On the available record, we are left to speculate that perhaps Honda demanded that Sarah Davis agree to filing a joint motion seeking the sealing order, and perhaps the Judge thought that Sarah Davis’ private interest would be best served by going along with Honda’s demand for secrecy. Perhaps the judge simply did not have the time or resources to consider the question, although that seems unlikely given his lengthy, well thought out, carefully crafted sanctions order. Whatever the explanation might be, it is obvious that there was no one in the courtroom in October of 2002 arguing against the secrecy order. Unfortunately, that means that there was no one looking out for the public interest in the Davis case until TLPJ came along.
The conflict between public and private interests crops up in all civil litigation. In July, 2000, the Roscoe Pound Institute sponsored a conference of the Forum for State Appellate Court Judges entitled Open Courts with Sealed Files: Secrecy’s Impact on American Justice.

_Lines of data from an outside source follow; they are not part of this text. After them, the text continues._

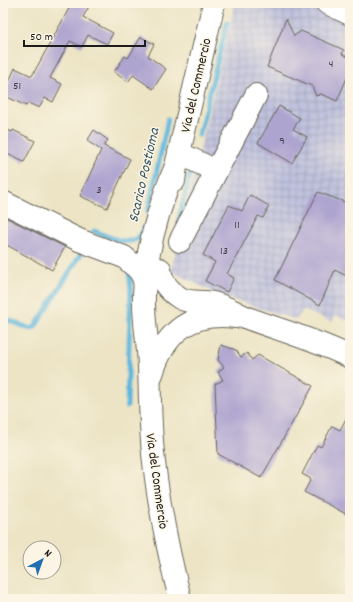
<svg xmlns="http://www.w3.org/2000/svg" width="353" height="602" viewBox="0 0 353 602" font-family="Dekko,sans-serif">
<style>
.industrial{fill:url(#industrial-grid)}
.lines{fill:none;stroke-linecap:round;stroke-linejoin:round}
.stream{stroke:#61b7dd;stroke-width:5}
.building{fill:#aea4d0}
.minor-casing{stroke:#656257;stroke-width:24}
.minor{stroke:#fff;stroke-width:22}
.labels{text-anchor:middle;stroke-width:3;stroke-linejoin:round;paint-order:stroke}
.number-label{font-size:12px;fill:#403e49}
.street-label{font-size:14px;fill:#1c1c1c;stroke:#fcf5e5}
.water-label{font-size:15px;font-style:italic;fill:#385a69;stroke:#fcf5e5}
</style>
<defs>
<pattern id="industrial-grid" width="8" height="8" patternUnits="userSpaceOnUse"><rect width="8" height="8" fill="#c0c2dd"/><path d="M0 4h8M4 0v8" fill="none" stroke="#a4a6bd"/></pattern>
</defs>
<rect width="100%" height="100%" fill="#fcf5e5"/>
<filter id="ink" filterUnits="userSpaceOnUse"><feTurbulence type="fractalNoise" baseFrequency=".025" numOctaves="2"/><feDisplacementMap in="SourceGraphic" scale="8" xChannelSelector="R" yChannelSelector="G"/><feConvolveMatrix kernelMatrix="1 2 1 2 8 2 1 2 1" color-interpolation-filters="sRGB"/></filter>
<filter id="wash" filterUnits="userSpaceOnUse"><feTurbulence type="fractalNoise" baseFrequency=".012" numOctaves="4" result="noise"/><feDisplacementMap in="SourceGraphic" scale="16" xChannelSelector="R" yChannelSelector="G"/><feGaussianBlur stdDeviation="0.9" result="paint"/><feColorMatrix in="noise" values="0 0 0 0 0 0 0 0 0 0 0 0 0 0 0 0 0 1.4 0 .05"/><feComposite in="paint" operator="in"/></filter>
<g filter="url(#wash)">
<rect width="100%" height="100%" fill="#ece4c4"/>
<!-- industrial -->
<polygon class="industrial" points="235,3 350,3 350,322 336,315 332,322 303,310 296,320 219,295 171,271"/>
<g class="lines">
<!-- stream -->
<g class="stream">
<polyline points="199,135 227,23"/>
<polyline points="148,212 168,119"/>
<polyline points="178,222 191,170"/>
<path d="M94,231C109,237 137,252 144,228"/>
<polyline points="3,326 8,320 31,329 35,327 81,254"/>
<polyline points="127,406 131,288 129,272"/>
</g>
</g>
<g id="blocks">
<!-- building -->
<g class="building">
<polygon points="72,3 91,3 83,17 113,33 107,44 88,35 82,47 70,41 50,78 62,84 53,102 45,98 39,108 28,103 26,106 3,95 15,68 32,76"/>
<polygon points="286,19 294,36 301,31 344,50 342,54 350,58 350,71 337,101 321,94 316,96 312,86 267,67"/>
<polygon points="141,37 154,44 148,56 166,69 153,89 133,75 128,82 114,72 125,56 128,58"/>
<polygon points="279,106 300,118 293,129 307,137 292,163 258,143"/>
<polygon points="3,128 12,132 13,130 35,141 24,162 3,152"/>
<polygon points="94,130 108,140 104,146 130,159 107,208 80,196 101,150 87,141"/>
<polygon points="318,192 350,204 350,278 335,270 320,305 275,280"/>
<polygon points="250,195 269,206 263,218 258,216 227,274 234,278 227,292 205,281 215,262 203,255 229,205 242,211"/>
<polygon points="3,216 65,247 52,270 3,243"/>
<polygon points="221,345 236,350 241,357 247,353 252,360 258,355 313,386 261,478 218,454 215,384 223,380 218,372 224,367 218,360"/>
<polygon points="350,411 350,516 304,492 311,479 302,474 317,445 321,447 332,426 340,430"/>
</g>
</g>
</g>
<g filter="url(#ink)">
<use href="#blocks" fill-opacity="0" stroke="#656257" stroke-width="1"/>
<g class="lines">
<defs>
<g id="minor">
<polyline points="327,3 350,14"/>
<polyline points="179,153 216,171"/>
<path d="M176,166C158,208 146,250 144,295C143,319 148,342 149,365C150,394 150,424 153,453C158,502 168,551 180,599"/>
<polyline points="174,181 176,166 214,3"/>
<polyline points="3,202 79,240 124,257 139,270 143,277 145,284"/>
<polyline points="180,241 256,95"/>
<path d="M160,269C161,282 169,291 180,298C190,304 202,300 213,303C226,306 237,314 250,319C283,331 318,341 350,357"/>
<path d="M152,374C165,331 191,311 236,317"/>
</g>
</defs>
<!-- minor casing -->
<use href="#minor" class="minor-casing"/>
<!-- minor -->
<use href="#minor" class="minor"/>
</g>
</g>
<g class="labels">
<!-- number labels -->
<g class="number-label">
<text x="331" y="67">4</text>
<text x="17" y="89">51</text>
<text x="282" y="144">9</text>
<text x="99" y="193">3</text>
<text x="237" y="228">11</text>
<text x="224" y="254">13</text>
</g>
<!-- street labels -->
<g class="street-label">
<text transform="translate(195 85) rotate(-77)" y="5">Via del Commercio</text>
<text transform="translate(158 481) rotate(82)" y="5">Via del Commercio</text>
</g>
<!-- water labels -->
<g class="water-label">
<text transform="translate(143 175) rotate(-77)" y="5">Scarico Postioma</text>
</g>
</g>
<!-- margin -->
<rect width="353" height="602" fill="none" stroke="#fcf5e5" stroke-width="16"/>
<!-- north arrow -->
<g transform="translate(42 560) rotate(41)"><circle r="19" fill="#fcf5e5" stroke="#a29e95"/>
<path d="M0-3L7 15L0 10L-7 15Z" fill="#1f6fb2"/>
<text y="-6" font-size="11" font-weight="bold" text-anchor="middle" fill="#1c1c1c">N</text>
</g>
<!-- scale -->
<path d="M24 40v6h121v-6" fill="none" stroke="#1c1c1c" stroke-width="2"/>
<text x="30" y="40" font-size="12" fill="#1c1c1c" stroke="#fcf5e5" stroke-width="3" paint-order="stroke">50 m</text>
</svg>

The Forum resulted in a written report which describes the risks and problems with court secrecy.
Secrecy is a particularly complex and acute problem in products liability cases. In discovery, manufacturer defendants regularly seek confidentiality agreements, arguing that their technical innovations and marketing strategies are at stake. Although some information may be truly confidential, much of what they label “confidential” is outdated, or is not secret at all. Many of these demands for secrecy serve no purpose except to slow down the plaintiff’s discovery, or to stop the spread of information among other plaintiffs and their lawyers.
Aside from slowing down litigation, secrecy also presents special problems in products cases because poorly designed products pose a risk of harm to the general public. As in the Davis case, when a plaintiff has pushed her case to the point where the defendant is willing to settle, she has often learned something that may be of value to other plaintiffs, yet be without the energy, resources, or motive to resist demands for secrecy. If information about a risk to the public health and safety is discovered during the expensive and exhausting work of developing a products liability case, why should a settlement require that it be hidden away? Why should the next plaintiff be required to start all over again? Why should a court system go out of its way to protect purveyors of dangerous products? What public interest is served by policies that favor secrecy?

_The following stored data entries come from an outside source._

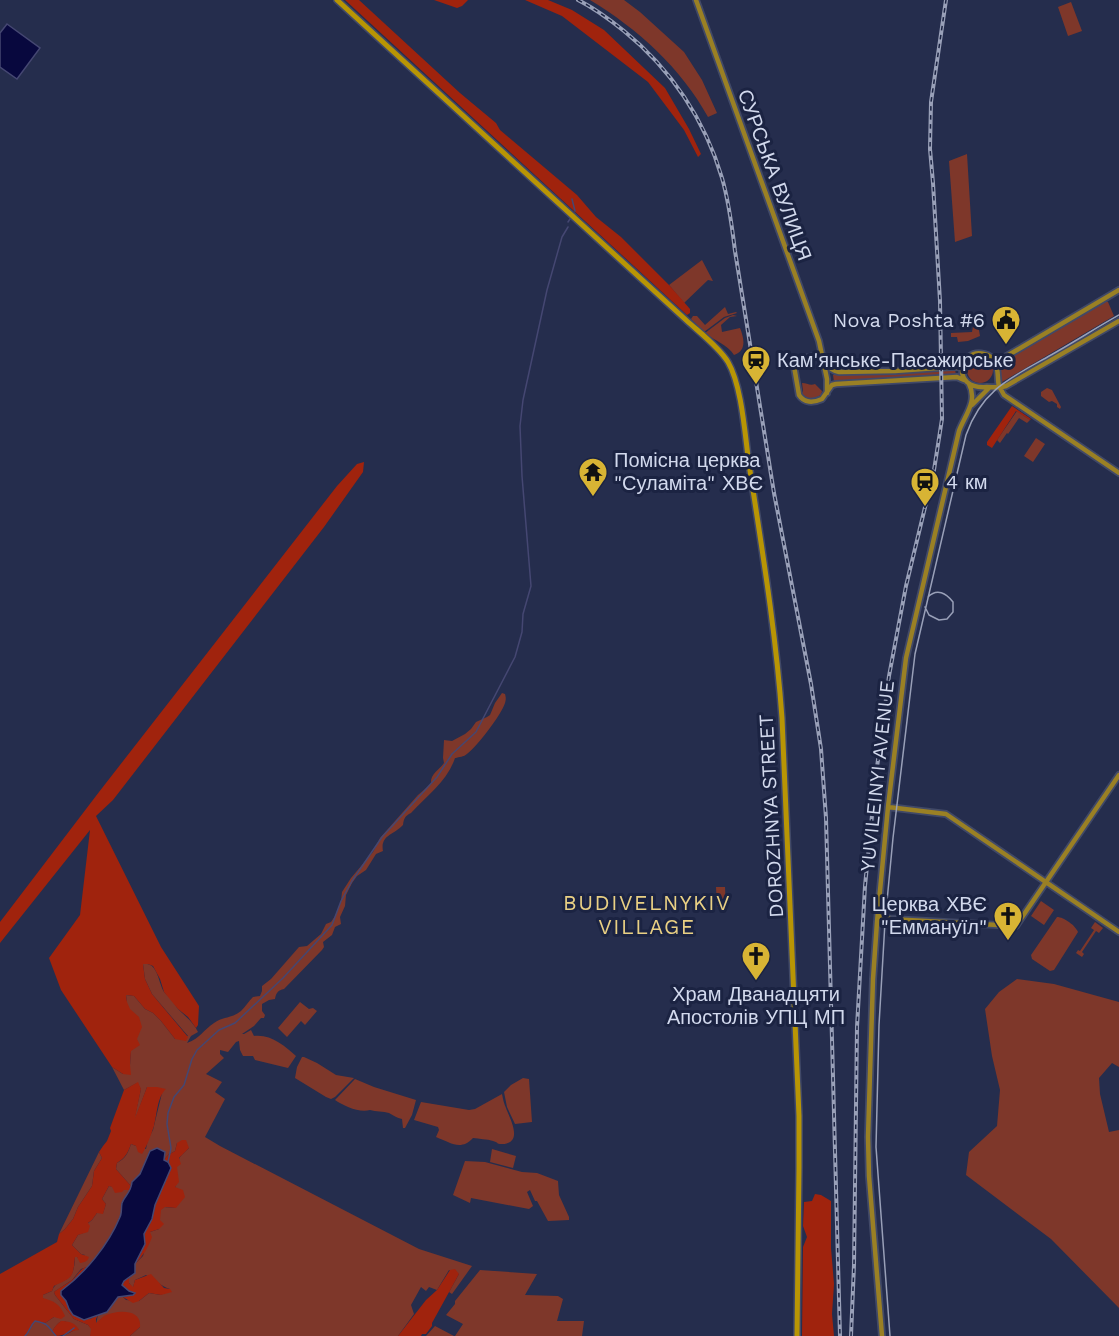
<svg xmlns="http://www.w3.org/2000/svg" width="1119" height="1336" font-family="'Work Sans',sans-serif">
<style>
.green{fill:#7e372a}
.forest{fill:#a0230d}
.water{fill:#08083e;stroke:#454772;stroke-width:1.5}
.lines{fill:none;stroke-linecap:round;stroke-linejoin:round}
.stream{stroke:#454772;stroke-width:1.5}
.secondary-casing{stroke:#414967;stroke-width:8}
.primary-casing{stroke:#414967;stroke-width:8}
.secondary{stroke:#9a8024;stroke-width:4.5}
.primary{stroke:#b89504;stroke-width:5}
.tram{stroke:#99a0b8;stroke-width:1.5}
.rail-casing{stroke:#99a0b8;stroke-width:4}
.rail{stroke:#1b2342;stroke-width:1.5;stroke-dasharray:4.5;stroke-linecap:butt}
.labels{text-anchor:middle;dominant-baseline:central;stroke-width:6;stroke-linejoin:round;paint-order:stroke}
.street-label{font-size:20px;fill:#d2d9ed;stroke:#1b2342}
.poi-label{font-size:20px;fill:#d2d9ed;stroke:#1b2342;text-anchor:start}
.neighbourhood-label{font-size:21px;letter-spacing:1.5px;fill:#e9d084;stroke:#1b2342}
</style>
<rect width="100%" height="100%" fill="#252d4d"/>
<path class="green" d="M590,0H624L640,12L684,52L702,80L717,113L708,117C681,68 638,29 590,0Z
M1071,2L1082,31L1068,36L1058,7Z
M967,154L972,236L955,242L949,161Z
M702,260L713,281L708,280L684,303L669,285Z
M1105,301L1108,302L1114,316L1002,382L1000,378L999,362Z
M725,307L728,314L736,312L737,313L724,317L704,332L691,319L693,316H697L705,325Z
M733,315L737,316L730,317L721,325L722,332L740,328C744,338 747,351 734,355C728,345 715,341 705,333L725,318Z
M978,325L980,336L968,341L958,342L957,337H951V333L972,332L973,326Z
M967 370a13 13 0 1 1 26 0a13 13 0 1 1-26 0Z
M955,369L956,375L834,382L833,375L894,373Z
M802,383C807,383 810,386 815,384L822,391L821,395L815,398H804L801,395L803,391Z
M1047,388L1052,390L1061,407L1060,409L1057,407V404L1052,401L1049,402L1041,396V392Z
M1017,411L1030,420L1027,423L1019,418L1008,434L1007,433L1000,443L997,440Z
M1036,438L1045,444L1033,462L1024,456Z
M502,693L505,694C506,698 506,699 505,703C502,714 474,751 464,756C464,756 456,758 455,758C448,780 427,796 411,813C405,816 404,818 403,825C394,835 380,835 383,851L376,854L366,870L357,876L352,883L346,895L345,906L340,917L341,924L335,927L332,935L323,942L324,947L322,950L284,989C278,990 276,993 275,999L269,1000L262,1004V1011L265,1015L264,1018H261L254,1026L242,1034H244L251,1030L254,1036C271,1034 285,1046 296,1056L288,1068L255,1060L253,1056H243L240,1050L239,1041L236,1042L228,1052L220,1050V1054L224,1058L206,1074L222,1082L215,1092L225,1099L205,1137L220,1146L419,1249L472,1266L452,1294L449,1292L459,1274L449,1270L437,1290L429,1287L426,1291L421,1287L411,1305L414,1314L398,1336H130L140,1327L105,1316L96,1324L98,1315L107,1312L118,1297H123L126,1300L139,1301L149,1293L161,1295L170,1289C162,1287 154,1279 146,1275L135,1280L133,1288L129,1283V1278L135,1273V1264L143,1256L150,1232L159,1229L160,1210L164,1207L176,1208C176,1196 173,1170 179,1159C181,1155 186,1151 189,1148L177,1143L175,1151L168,1155L164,1160L150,1151L140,1175L132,1182L131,1186L116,1169L117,1163C126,1158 128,1153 131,1144L136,1146L146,1149L148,1139L153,1130L162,1093L147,1087L133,1125L141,1089L137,1083L124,1090L112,1067L123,1074L130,1065L131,1050L139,1045L115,987L127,1002L126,995L134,996L145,1009L153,1013L161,1021L175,1039L188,1036L152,994L145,979L143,964C158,962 158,982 164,992C165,993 170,998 171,999C174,1002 176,1007 179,1010C186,1017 194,1023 198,1032L191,1036L187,1043C201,1038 203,1030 214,1023C222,1017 233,1018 241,1011C245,1007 249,1001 253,997L260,996L262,991V986L271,979L299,947L307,946L321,934L326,924L331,922L335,916L341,901L342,892L351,878L373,852L380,838L418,795L431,784C430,774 438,771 444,763L443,758L444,740L452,741L465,734L471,729L476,722L487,717L490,715L495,703Z
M716,887H725L726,907H717Z
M1041,901L1054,910L1044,925L1031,916Z
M1057,917C1064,917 1076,926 1078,932L1054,970L1050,971L1032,959L1031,955Z
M1095,922L1103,928L1099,933L1096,931L1082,952L1084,954L1082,957L1076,953L1078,950L1080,951L1094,930L1091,928Z
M1017,979L1054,984L1119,1002V1067L1112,1063L1099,1078L1100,1094L1109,1132L1119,1130V1308L1051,1239L966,1175L969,1152L997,1126L1000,1090L992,1056L985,1009L999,992Z
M300,1002L309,1009L313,1008L317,1011L305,1025L301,1021L287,1037L278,1028Z
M302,1057H304L317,1063L336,1075L354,1078L335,1097L331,1099L326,1097L295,1078L297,1067Z
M523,1078L529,1079L532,1122L515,1124L507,1107L504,1092L511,1085Z
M355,1079L374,1087L416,1100L412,1115L405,1128H403L402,1119C397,1118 393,1115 389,1113C383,1111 376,1112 370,1110C359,1113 344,1106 335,1100Z
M502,1094C503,1099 504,1104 506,1108C510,1119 524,1143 502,1144C495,1144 500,1143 493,1141C487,1139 479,1139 473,1138C461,1151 451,1143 436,1137L439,1130L438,1127L414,1120L421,1102L469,1110L475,1109Z
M492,1149L516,1156L513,1168L490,1162Z
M99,1152L102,1158L94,1171L92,1186L78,1207L73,1219L65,1229L59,1234Z
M465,1161L485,1162L522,1172L537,1173L558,1181L559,1195L569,1217V1220L548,1221L537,1201H535L530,1190L527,1192L533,1206L529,1209L471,1198L470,1203L453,1195Z
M109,1186L131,1190L123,1202L121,1215L110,1238L95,1258L87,1267L81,1269L72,1280L54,1292L55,1295L74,1319L88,1325L92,1329L91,1334L90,1336H63L75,1330H79C67,1321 61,1315 52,1332L56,1336H25C30,1331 30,1326 35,1321L45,1323L54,1317L43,1298V1295L52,1291C59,1274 74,1289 75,1257H77L79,1259L85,1255L81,1254L72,1245L78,1235L88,1231L87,1224L92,1220L97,1213H103L106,1204L102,1199Z
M480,1270L537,1274L525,1295L558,1296L563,1299L557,1321H584L582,1336H455L463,1324L446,1315L455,1304V1301Z
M435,1326L454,1336H426Z"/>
<path class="forest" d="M345,0H359L460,93L496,123L500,130L577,195L596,217L621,237L669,285L690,309V313L687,315Z
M434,0H468L462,6L457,8Z
M525,0H548L572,10L604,30L665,88L689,129L701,154L698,157L684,130L648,82L562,16Z
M1012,406L1031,419L1030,420L1016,411L992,448L987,445V442Z
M364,462L363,472L324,527L113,800L96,816L161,947L199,1006L198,1025L196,1028L188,1017L178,1009L164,992L160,979L153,966L148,964H143L145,979L152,994L188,1037L186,1041L175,1039L161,1021L153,1013L145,1009L134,996L126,995L127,1002L130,1009L139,1017L142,1027L137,1039L140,1045L131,1051L130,1065L131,1075L123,1074L112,1067L61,990L49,958L80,915L90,830L0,943V922L99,792L337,486L357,464Z
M138,1082L141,1089L135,1118L147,1087H157L166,1089C157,1097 157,1115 154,1126C152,1132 146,1149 142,1154L138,1152L136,1146L131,1144C128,1153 125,1158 117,1163L116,1169L131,1186V1190H124L122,1192L115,1193L112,1187L109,1186L102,1199L106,1204L103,1214L97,1213L92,1220L88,1223L90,1226L88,1232L78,1235L72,1245L81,1254L89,1257C87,1262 85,1262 80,1263L77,1257H75C73,1278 73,1277 54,1286L52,1291L43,1295V1298C54,1301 60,1304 65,1316L61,1319L54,1317L45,1323L35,1321C30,1326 30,1331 25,1336H0V1274L57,1242L59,1234L65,1229L73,1219L78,1207L92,1186L94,1171L102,1158L99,1152L103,1146L107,1141L111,1131L110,1128L124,1090Z
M182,1140H186L189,1148L179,1158L181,1164L177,1167L179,1182L175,1187L183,1190L185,1197L176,1208L165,1207L161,1210L160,1220L164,1224L159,1229L150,1232L152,1237C148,1248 143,1256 135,1264L145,1244L144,1234L152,1219L155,1205L171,1168L164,1160L168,1155L175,1151L177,1143Z
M815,1194L821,1195L831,1201V1248L834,1284L832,1314L834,1336H802L803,1247L807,1237L803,1226L804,1202L812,1201Z
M87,1267L69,1285L61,1295L67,1301L69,1309L90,1319L98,1315L96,1319V1323C99,1321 101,1318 104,1316C116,1310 142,1308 140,1327L130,1336H90L91,1329L88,1325L74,1319L55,1295L54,1292C60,1287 66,1285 72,1280C78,1275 79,1269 87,1267Z
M455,1269L459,1274L432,1323V1326L426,1334H422L421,1336H398L426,1300L437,1290L450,1270Z
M151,1274L164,1288L170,1289L172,1292L161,1295L149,1293L139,1301L133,1303L123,1297L133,1295L122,1285L124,1281L129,1278V1283L133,1287L135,1280Z
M61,1321C69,1321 76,1323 79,1330C71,1330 65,1336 56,1336L52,1332C54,1327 57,1324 61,1321Z"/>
<path class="water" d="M7,24L40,48L17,79L0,67V33Z
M157,1148L165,1152L164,1160L168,1162L171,1168L155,1205L152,1219L144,1234L145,1244L135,1264V1273L124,1281L122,1285L129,1291L135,1293L133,1295L118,1297L107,1312L84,1320L73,1315L69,1309L66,1301L61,1295V1291C85,1273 108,1246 120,1217C122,1213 121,1208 122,1203C125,1195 131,1193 132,1182L140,1174L150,1151Z"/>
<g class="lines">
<path class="stream" d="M572,199L575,211
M568,222L570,219
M168,1162L171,1148L167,1124L168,1113L174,1097L184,1085L192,1059L197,1050L219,1030L235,1023L283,978L332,925L341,901L352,881L382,837L437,777L452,754L476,732L515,657L522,632L523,614L531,586L522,476L520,426L523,400L547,290L562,237L568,227
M25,1336C30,1331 30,1326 35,1321C50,1324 47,1326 56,1336
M63,1336L74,1328"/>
<g class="secondary-casing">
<path id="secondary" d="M696,0L819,341L827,379V393
M1119,321L1006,386C1000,388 994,387 987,387C949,390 960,347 984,354C989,355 993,358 995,363C999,369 997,379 999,386L1004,395L1119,473
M994,360L1005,357L1119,290
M964,380L957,377L836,384L832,385L822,399C813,403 804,403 799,395L794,366C797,358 808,357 816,356C826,361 829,371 839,372L895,371L951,367H957L964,363
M972,405L989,388
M888,807L946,814L1119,932
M878,916L890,919L1016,926L1119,775
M882,1336L869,1176L868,1137L873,979L877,922L888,807L906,658L959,431C965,415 978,401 969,384"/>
</g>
<g class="primary-casing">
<path id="primary" d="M337,0L686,320C699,332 719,347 728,362C742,386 745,436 749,464C762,549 776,633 782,718L799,1116V1168L797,1336"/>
</g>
<use href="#secondary" class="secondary"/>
<use href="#primary" class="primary"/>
<path class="tram" d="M925,607L929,615L939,620L947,619L953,612V602C946,593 937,588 928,597
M890,1336L876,1147L879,1025L885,922L893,838L915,654L966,435C982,389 1012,377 1051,355C1074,342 1096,328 1119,315"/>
<g class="rail-casing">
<path id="rail" d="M578,0C594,8 609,19 624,31C671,69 705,120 722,178C729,202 732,226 735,251L774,493L811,684L821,749L826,818L840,1336
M851,1336L854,1265L857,1027L865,886L876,775L889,676L906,586L934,470L942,419L940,301L933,183L930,149L931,102L946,0"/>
</g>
<use href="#rail" class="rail"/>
</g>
<defs>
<g id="civic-pin" transform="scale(1.5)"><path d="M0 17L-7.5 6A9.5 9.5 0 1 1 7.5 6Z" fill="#d8b434" stroke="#1b2342"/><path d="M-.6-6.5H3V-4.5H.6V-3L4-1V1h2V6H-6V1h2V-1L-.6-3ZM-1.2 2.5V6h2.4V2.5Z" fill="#111"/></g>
<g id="station-pin" transform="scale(1.5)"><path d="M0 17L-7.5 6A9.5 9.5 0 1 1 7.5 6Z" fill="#d8b434" stroke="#1b2342"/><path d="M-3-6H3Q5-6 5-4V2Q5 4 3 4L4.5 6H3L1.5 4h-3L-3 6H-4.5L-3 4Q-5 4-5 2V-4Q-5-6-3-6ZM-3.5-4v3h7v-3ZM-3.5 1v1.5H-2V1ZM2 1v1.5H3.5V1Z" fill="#111"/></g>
<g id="temple-pin" transform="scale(1.5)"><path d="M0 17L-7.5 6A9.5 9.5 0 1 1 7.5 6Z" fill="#d8b434" stroke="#1b2342"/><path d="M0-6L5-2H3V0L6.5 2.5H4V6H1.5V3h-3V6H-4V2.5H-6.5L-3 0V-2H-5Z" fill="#111"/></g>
<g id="church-pin" transform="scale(1.5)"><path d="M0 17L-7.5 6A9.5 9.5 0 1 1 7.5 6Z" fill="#d8b434" stroke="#1b2342"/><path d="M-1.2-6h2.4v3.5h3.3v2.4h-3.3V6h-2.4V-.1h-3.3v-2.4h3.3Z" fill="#111"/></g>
</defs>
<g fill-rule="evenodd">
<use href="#civic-pin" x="1006" y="320"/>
<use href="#station-pin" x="756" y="360"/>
<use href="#temple-pin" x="593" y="472"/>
<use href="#station-pin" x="925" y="482"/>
<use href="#church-pin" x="1008" y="916"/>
<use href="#church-pin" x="756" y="956"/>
</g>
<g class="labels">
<g class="street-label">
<text transform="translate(775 175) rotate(70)">СУРСЬКА ВУЛИЦЯ</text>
<text transform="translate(877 776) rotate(-84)">YUVILEINYI AVENUE</text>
<text transform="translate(771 816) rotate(-93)">DOROZHNYA STREET</text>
</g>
<g class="poi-label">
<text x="985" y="320" text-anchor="end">Nova Poshta #6</text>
<text x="777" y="360">Кам'янське-Пасажирське</text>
<text x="614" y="460">Помісна церква<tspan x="614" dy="23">"Суламіта" ХВЄ</tspan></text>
<text x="946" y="482">4 км</text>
<text x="987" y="904" text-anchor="end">Церква ХВЄ<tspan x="987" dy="23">"Еммануїл"</tspan></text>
<text x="756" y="994" text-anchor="middle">Храм Дванадцяти<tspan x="756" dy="23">Апостолів УПЦ МП</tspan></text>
</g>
<g class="neighbourhood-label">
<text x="647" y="902">BUDIVELNYKIV<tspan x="647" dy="24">VILLAGE</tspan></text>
</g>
</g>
</svg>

There are no good answers to these questions. Our adversary system is premised on each lawyer’s duty to an individual client, and on the assumption that what is good for the private litigant is good for the public. Under our system, it is left to organizations like TLPJ to be on the lookout for issues of significant public interest, to raise money from voluntary sources, and to lead the fight to protect those interests.
It is no criticism of the good and noble work of groups like TLPJ to ask whether this makes sense. The Report of the 2000 Roscoe Pound Institute Forum on secrecy identified several ideas that might assist in protecting the public interest in litigation matters, including a more fully developed legislative initiative against court secrecy, a broader public debate on the subject, adoption of a presumption of openness in the courts, and a higher level of judicial sensitivity to the public’s interest in access to information.
The Davis case certainly highlights these points.
The Davis sanctions order describes conduct which is so contrary to our experience as lawyers that our instinct is to assume that there is no risk that it will be repeated. Unfortunately, to believe that is to fail to appreciate the harm done by Judge Garbolino’s sealing order, and the importance of TLPJ’s work in obtaining the unsealing order. Dishonesty and defective products are a part of our society, and must be dealt with in our courts. Let us not compound these problems by tolerating secrecy in important public affairs.